I checked - T-Mobile 3G is UMTS or HSPA+ at up to 7.2Mbps, while their "4G" is really a souped-up 3G HSPA+42. But their HSPA 3G at 7.2Mbps is plenty fast, and my phone can't receive T-Mobile's "4G", and anyway it's not clear to me that it would make any difference. Most of the time I seem to be in a T-Mobile dead spot or at a WiFi access point. Today, for example, the fastest rate I could get on T-Mobile was 1.3Mbps which definitely is a "3G" speed or maybe even 2G.

So I stood fast and my T-Mobile service will be disconnected on August 4. Even though I am awed by their retention effort, this final act reflects the fatal flaws that have always been in our relationship. I was willing to contribute $600 annually to their fixed costs. All I wanted was that things be simple, easy, and fast. I prefer to do everything myself online (further reducing their costs).
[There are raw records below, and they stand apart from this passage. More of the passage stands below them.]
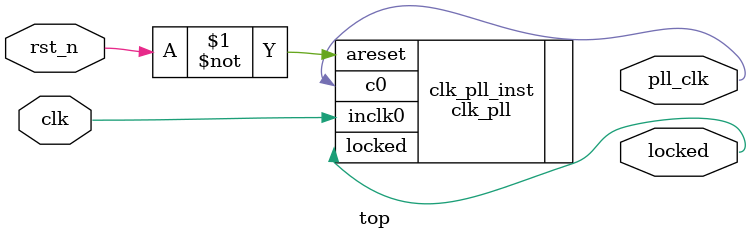
<source format=v>

module top(
	input wire clk,
	input wire rst_n,
	output wire pll_clk,
	output wire locked
);

    clk_pll	clk_pll_inst (
	    .areset ( ~rst_n ),
    	.inclk0 ( clk ),
	    .c0 ( pll_clk ),
	    .locked ( locked )
	);

endmodule

</source>
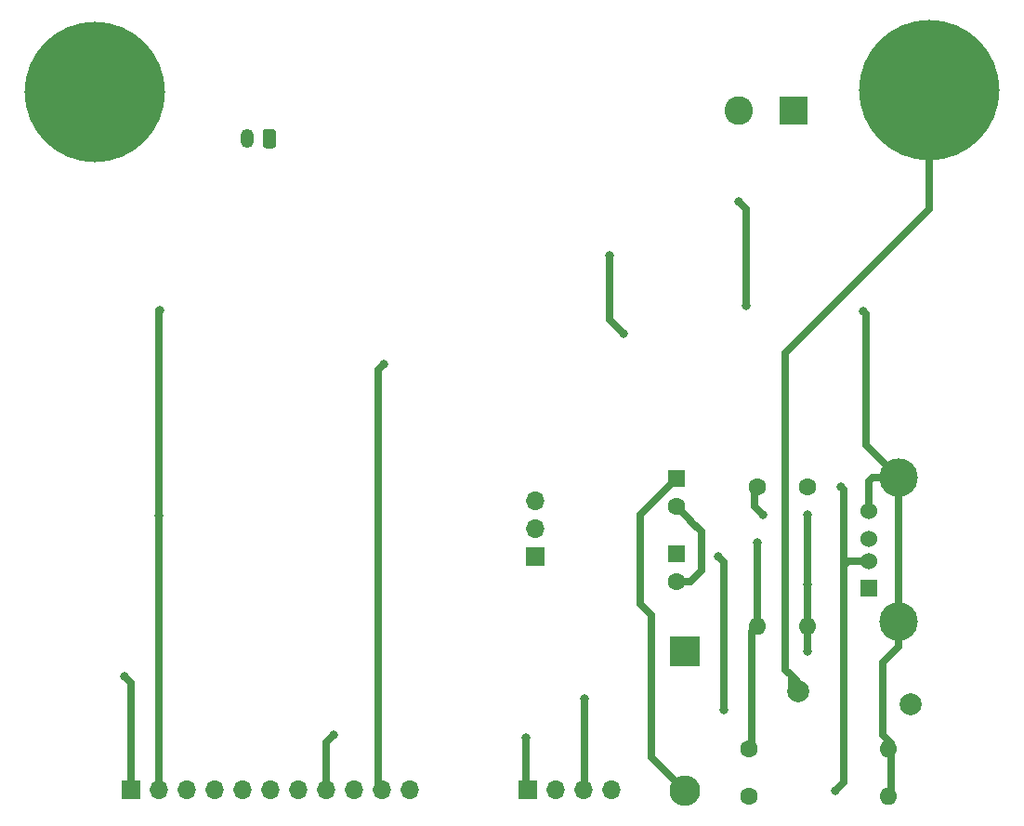
<source format=gbr>
%TF.GenerationSoftware,KiCad,Pcbnew,5.1.6-c6e7f7d~87~ubuntu18.04.1*%
%TF.CreationDate,2021-10-05T10:28:48-04:00*%
%TF.ProjectId,boosta,626f6f73-7461-42e6-9b69-6361645f7063,rev?*%
%TF.SameCoordinates,Original*%
%TF.FileFunction,Copper,L2,Bot*%
%TF.FilePolarity,Positive*%
%FSLAX46Y46*%
G04 Gerber Fmt 4.6, Leading zero omitted, Abs format (unit mm)*
G04 Created by KiCad (PCBNEW 5.1.6-c6e7f7d~87~ubuntu18.04.1) date 2021-10-05 10:28:48*
%MOMM*%
%LPD*%
G01*
G04 APERTURE LIST*
%TA.AperFunction,ComponentPad*%
%ADD10C,2.600000*%
%TD*%
%TA.AperFunction,ComponentPad*%
%ADD11R,2.600000X2.600000*%
%TD*%
%TA.AperFunction,ComponentPad*%
%ADD12O,1.600000X1.600000*%
%TD*%
%TA.AperFunction,ComponentPad*%
%ADD13C,1.600000*%
%TD*%
%TA.AperFunction,ComponentPad*%
%ADD14O,2.800000X2.800000*%
%TD*%
%TA.AperFunction,ComponentPad*%
%ADD15R,2.800000X2.800000*%
%TD*%
%TA.AperFunction,ComponentPad*%
%ADD16R,1.600000X1.600000*%
%TD*%
%TA.AperFunction,ComponentPad*%
%ADD17O,1.200000X1.750000*%
%TD*%
%TA.AperFunction,ComponentPad*%
%ADD18O,1.700000X1.700000*%
%TD*%
%TA.AperFunction,ComponentPad*%
%ADD19R,1.700000X1.700000*%
%TD*%
%TA.AperFunction,ComponentPad*%
%ADD20C,2.010000*%
%TD*%
%TA.AperFunction,ComponentPad*%
%ADD21C,0.900000*%
%TD*%
%TA.AperFunction,ComponentPad*%
%ADD22C,12.800000*%
%TD*%
%TA.AperFunction,ComponentPad*%
%ADD23C,1.524000*%
%TD*%
%TA.AperFunction,ComponentPad*%
%ADD24R,1.524000X1.524000*%
%TD*%
%TA.AperFunction,ComponentPad*%
%ADD25C,3.500000*%
%TD*%
%TA.AperFunction,ViaPad*%
%ADD26C,0.800000*%
%TD*%
%TA.AperFunction,Conductor*%
%ADD27C,0.700000*%
%TD*%
G04 APERTURE END LIST*
D10*
%TO.P,J4,2*%
%TO.N,GND*%
X97108000Y-87376000D03*
D11*
%TO.P,J4,1*%
%TO.N,Net-(F1-Pad2)*%
X102108000Y-87376000D03*
%TD*%
D12*
%TO.P,R4,2*%
%TO.N,GND*%
X110744000Y-149860000D03*
D13*
%TO.P,R4,1*%
%TO.N,Net-(J6-Pad2)*%
X98044000Y-149860000D03*
%TD*%
D12*
%TO.P,R3,2*%
%TO.N,5VBOOST*%
X103378000Y-134366000D03*
D13*
%TO.P,R3,1*%
%TO.N,Net-(J6-Pad2)*%
X103378000Y-121666000D03*
%TD*%
D12*
%TO.P,R2,2*%
%TO.N,GND*%
X110744000Y-145542000D03*
D13*
%TO.P,R2,1*%
%TO.N,Net-(J6-Pad3)*%
X98044000Y-145542000D03*
%TD*%
D12*
%TO.P,R1,2*%
%TO.N,Net-(J6-Pad3)*%
X98806000Y-134366000D03*
D13*
%TO.P,R1,1*%
%TO.N,5VBOOST*%
X98806000Y-121666000D03*
%TD*%
D14*
%TO.P,D1,2*%
%TO.N,Net-(C2-Pad1)*%
X92202000Y-149352000D03*
D15*
%TO.P,D1,1*%
%TO.N,VUSB*%
X92202000Y-136652000D03*
%TD*%
D13*
%TO.P,C2,2*%
%TO.N,GND*%
X91440000Y-123404000D03*
D16*
%TO.P,C2,1*%
%TO.N,Net-(C2-Pad1)*%
X91440000Y-120904000D03*
%TD*%
D13*
%TO.P,C1,2*%
%TO.N,GND*%
X91440000Y-130262000D03*
D16*
%TO.P,C1,1*%
%TO.N,Net-(C1-Pad1)*%
X91440000Y-127762000D03*
%TD*%
%TO.P,J2,1*%
%TO.N,LIPO*%
%TA.AperFunction,ComponentPad*%
G36*
G01*
X54956000Y-89290999D02*
X54956000Y-90541001D01*
G75*
G02*
X54706001Y-90791000I-249999J0D01*
G01*
X54005999Y-90791000D01*
G75*
G02*
X53756000Y-90541001I0J249999D01*
G01*
X53756000Y-89290999D01*
G75*
G02*
X54005999Y-89041000I249999J0D01*
G01*
X54706001Y-89041000D01*
G75*
G02*
X54956000Y-89290999I0J-249999D01*
G01*
G37*
%TD.AperFunction*%
D17*
%TO.P,J2,2*%
%TO.N,GND*%
X52356000Y-89916000D03*
%TD*%
D18*
%TO.P,J1,4*%
%TO.N,N/C*%
X85540000Y-149234000D03*
%TO.P,J1,3*%
%TO.N,5VBOOST*%
X83000000Y-149234000D03*
%TO.P,J1,2*%
%TO.N,GND*%
X80460000Y-149234000D03*
D19*
%TO.P,J1,1*%
%TO.N,OUT*%
X77920000Y-149234000D03*
%TD*%
D20*
%TO.P,F1,2*%
%TO.N,Net-(F1-Pad2)*%
X102576000Y-140278000D03*
%TO.P,F1,1*%
%TO.N,Net-(C1-Pad1)*%
X112776000Y-141478000D03*
%TD*%
D18*
%TO.P,J7,11*%
%TO.N,GND*%
X67140000Y-149260000D03*
%TO.P,J7,10*%
%TO.N,LIPO*%
X64600000Y-149260000D03*
%TO.P,J7,9*%
%TO.N,GND*%
X62060000Y-149260000D03*
%TO.P,J7,8*%
%TO.N,OUT*%
X59520000Y-149260000D03*
%TO.P,J7,7*%
%TO.N,N/C*%
X56980000Y-149260000D03*
%TO.P,J7,6*%
X54440000Y-149260000D03*
%TO.P,J7,5*%
X51900000Y-149260000D03*
%TO.P,J7,4*%
X49360000Y-149260000D03*
%TO.P,J7,3*%
X46820000Y-149260000D03*
%TO.P,J7,2*%
%TO.N,GND*%
X44280000Y-149260000D03*
D19*
%TO.P,J7,1*%
%TO.N,VUSB*%
X41740000Y-149260000D03*
%TD*%
D21*
%TO.P,H2,1*%
%TO.N,Net-(F1-Pad2)*%
X117894113Y-82225887D03*
X114500000Y-80820000D03*
X111105887Y-82225887D03*
X109700000Y-85620000D03*
X111105887Y-89014113D03*
X114500000Y-90420000D03*
X117894113Y-89014113D03*
X119300000Y-85620000D03*
D22*
X114500000Y-85450000D03*
%TD*%
%TO.P,H1,1*%
%TO.N,GND*%
X38430000Y-85620000D03*
D21*
X43230000Y-85620000D03*
X41824113Y-89014113D03*
X38430000Y-90420000D03*
X35035887Y-89014113D03*
X33630000Y-85620000D03*
X35035887Y-82225887D03*
X38430000Y-80820000D03*
X41824113Y-82225887D03*
%TD*%
D23*
%TO.P,J6,4*%
%TO.N,GND*%
X108980000Y-123880000D03*
%TO.P,J6,3*%
%TO.N,Net-(J6-Pad3)*%
X108980000Y-126380000D03*
%TO.P,J6,2*%
%TO.N,Net-(J6-Pad2)*%
X108980000Y-128380000D03*
D24*
%TO.P,J6,1*%
%TO.N,5VBOOST*%
X108980000Y-130880000D03*
D25*
%TO.P,J6,5*%
%TO.N,GND*%
X111690000Y-133950000D03*
X111690000Y-120810000D03*
%TD*%
D18*
%TO.P,J3,3*%
%TO.N,Net-(C2-Pad1)*%
X78604000Y-122936000D03*
%TO.P,J3,2*%
%TO.N,GND*%
X78604000Y-125476000D03*
D19*
%TO.P,J3,1*%
%TO.N,Net-(C1-Pad1)*%
X78604000Y-128016000D03*
%TD*%
D26*
%TO.N,GND*%
X44330000Y-105530000D03*
X44280000Y-124290000D03*
X108458000Y-105664000D03*
X97790000Y-105156000D03*
X97108000Y-95678000D03*
%TO.N,Net-(J6-Pad3)*%
X98806000Y-126746000D03*
%TO.N,Net-(J6-Pad2)*%
X105918000Y-149352000D03*
X106426000Y-121666000D03*
%TO.N,LIPO*%
X85344000Y-100584000D03*
X86614000Y-107696000D03*
X64770000Y-110490000D03*
%TO.N,OUT*%
X60198000Y-144272000D03*
X77724000Y-144526000D03*
%TO.N,Net-(C1-Pad1)*%
X95758000Y-141986000D03*
X95250000Y-128016000D03*
%TO.N,5VBOOST*%
X103378000Y-124206000D03*
X99314000Y-124206000D03*
X103378000Y-130556000D03*
X103378000Y-136652000D03*
X83058000Y-140970000D03*
%TO.N,VUSB*%
X41148000Y-138938000D03*
%TD*%
D27*
%TO.N,GND*%
X44280000Y-105580000D02*
X44330000Y-105530000D01*
X44280000Y-149260000D02*
X44280000Y-124290000D01*
X44280000Y-124290000D02*
X44280000Y-105580000D01*
X111690000Y-120810000D02*
X108712000Y-117832000D01*
X108712000Y-117832000D02*
X108712000Y-105918000D01*
X108712000Y-105918000D02*
X108458000Y-105664000D01*
X97790000Y-105156000D02*
X97790000Y-96360000D01*
X97790000Y-96360000D02*
X97108000Y-95678000D01*
X111690000Y-133950000D02*
X111690000Y-120810000D01*
X91440000Y-123404000D02*
X92750000Y-124714000D01*
X92750000Y-124714000D02*
X92750000Y-124754000D01*
X92750000Y-124754000D02*
X93726000Y-125730000D01*
X93726000Y-125730000D02*
X93726000Y-129286000D01*
X92750000Y-130262000D02*
X91440000Y-130262000D01*
X93726000Y-129286000D02*
X92750000Y-130262000D01*
X110998000Y-149352000D02*
X110998000Y-145034000D01*
X111690000Y-133950000D02*
X111690000Y-136214000D01*
X111690000Y-136214000D02*
X110236000Y-137668000D01*
X110236000Y-144272000D02*
X110998000Y-145034000D01*
X110236000Y-137668000D02*
X110236000Y-144272000D01*
X108980000Y-123880000D02*
X108980000Y-121144000D01*
X109314000Y-120810000D02*
X111690000Y-120810000D01*
X108980000Y-121144000D02*
X109314000Y-120810000D01*
%TO.N,Net-(J6-Pad3)*%
X98298000Y-134874000D02*
X98806000Y-134366000D01*
X98298000Y-145034000D02*
X98298000Y-134874000D01*
X98806000Y-126746000D02*
X98806000Y-134366000D01*
%TO.N,Net-(J6-Pad2)*%
X108980000Y-128380000D02*
X107078000Y-128380000D01*
X107078000Y-128380000D02*
X106680000Y-128778000D01*
X106680000Y-128778000D02*
X106680000Y-148590000D01*
X106680000Y-148590000D02*
X105918000Y-149352000D01*
X106680000Y-128778000D02*
X106680000Y-121920000D01*
X106680000Y-121920000D02*
X106426000Y-121666000D01*
%TO.N,LIPO*%
X85344000Y-100584000D02*
X85344000Y-106426000D01*
X85344000Y-106426000D02*
X86614000Y-107696000D01*
X64770000Y-110490000D02*
X64262000Y-110998000D01*
X64262000Y-148922000D02*
X64600000Y-149260000D01*
X64262000Y-110998000D02*
X64262000Y-148922000D01*
%TO.N,OUT*%
X59520000Y-149260000D02*
X59520000Y-144950000D01*
X59520000Y-144950000D02*
X60198000Y-144272000D01*
X77724000Y-149038000D02*
X77920000Y-149234000D01*
X77724000Y-144526000D02*
X77724000Y-149038000D01*
%TO.N,Net-(F1-Pad2)*%
X114500000Y-85450000D02*
X114500000Y-96320000D01*
X114500000Y-96320000D02*
X101346000Y-109474000D01*
X101346000Y-109474000D02*
X101346000Y-138286000D01*
X101926000Y-138866000D02*
X101926000Y-139628000D01*
X101926000Y-138866000D02*
X102830000Y-139770000D01*
X101926000Y-139628000D02*
X102576000Y-140278000D01*
X101346000Y-138286000D02*
X101926000Y-138866000D01*
%TO.N,Net-(C2-Pad1)*%
X92202000Y-149352000D02*
X89154000Y-146304000D01*
X89154000Y-146304000D02*
X89154000Y-133350000D01*
X89154000Y-133350000D02*
X88138000Y-132334000D01*
X88138000Y-124206000D02*
X91440000Y-120904000D01*
X88138000Y-132334000D02*
X88138000Y-124206000D01*
%TO.N,Net-(C1-Pad1)*%
X95758000Y-141986000D02*
X95758000Y-131826000D01*
X95758000Y-131826000D02*
X95758000Y-128524000D01*
X95758000Y-128524000D02*
X95250000Y-128016000D01*
%TO.N,5VBOOST*%
X99314000Y-124206000D02*
X98552000Y-123444000D01*
X98552000Y-121920000D02*
X98806000Y-121666000D01*
X98552000Y-123444000D02*
X98552000Y-121920000D01*
X103378000Y-134366000D02*
X103378000Y-130556000D01*
X103378000Y-130556000D02*
X103378000Y-124206000D01*
X103378000Y-134366000D02*
X103378000Y-136652000D01*
X83058000Y-149176000D02*
X83000000Y-149234000D01*
X83058000Y-140970000D02*
X83058000Y-149176000D01*
%TO.N,VUSB*%
X41740000Y-139530000D02*
X41740000Y-149260000D01*
X41148000Y-138938000D02*
X41740000Y-139530000D01*
%TD*%
M02*

</source>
I don't want them to screw up or nickel-and-dime me. But it was exactly their desperation to to maximize yield that turned every interaction into a nightmarish comedy. Reaching for that extra $50/year cost them the whole $600 annuity, which had a present value of several thousand dollars. 

When I ported my number to Google Voice, they should have recognized that I was an at-risk customer. When I mentioned Walmart Family Mobile, they had to know I was serious and in my opinion at that point they should have offered to match the $39.88/month figure.

The irony is that Walmart Family Mobile runs on the T-Mobile network, so the effect of their yield maximization is to cut their revenue from me by (I estimate) 40%.

2013-07-03

Wednesday night at home

Train home. Changed both tires on my road bike after noticing that the belt fibers were peeking through the rear wheel tread. Laurie called to suggest a rendezvous at Town & Country so we caught the end of a Detroit-style blues band, and then pedaled home.  Tabbouleh, salad, brussels sprouts for dinner. I started the laundry (rags left by the maids) and we walked downtown for milk...  When we got back, I threw the rags in the dryer and sat down to clear up a few loose ends. First, the New York Times crossword puzzle in 6:19...

The MythTV box is down again. It's recording but not playing back. It looks like Catalyst Control Center v.12.6 disagreed with Ubuntu 12.04 and whatever MythTV rev is installed, and it uninstalled itself. So no sound (again) and images don't get scaled. The answer seems to be to backup the database, upgrade to Ubuntu 13.10, install Catalyst 13.6, and maybe a MythTV upgrade too.  I don't know when that will happen. I just tried running the Catalyst installer and it failed (predictably), complaining that a proprietary AMD driver was already installed. I really ought to set up regular backups, and fix the infrared remote (which Really Needs an Esc function), too.

I'm investigating the Magento e-commerce system for my brother, who needs some customization on his gift basket site. I wrote some code to explore the SOAP APIs and to load arbitrary customer data files. But the next step for me was to set up my own Magento test system...  This took about ten minutes - download the file, unzip it, edit the Apache extra/httpd-vhosts.conf file, edit drivers/etc/hosts, start MySQL, start Apache, go to the setup URL - except the initial startup transaction (run through Apache) requires 90 seconds - so it crashed because of the PHP timer. I edited php.ini, dropped and recreated the database, and it all looks good.  More on that tomorrow.

And then there are the telephones. Porting my T-Mobile number to Google Voice meant that I no longer had a separate voicemail-only Google Voice number. So to use GV with my home SIP phones, I had to reconfigure them with my VOIP provider. But for some reason, the changes just didn't take. I couldn't get to the new voicemail system to set the outgoing message. It only took me about ten minutes to figure out that long ago - maybe before I discovered the rich feature set of the VOIP system - I had programmed the the Cisco/Linksys/Sipura SPA2102 analog telephone adapter (ATA) box to forward to my GV number on ring-no-answer. That was still active... Clearing those fields got me right to the voicemail system and I recorded a nice outgoing message.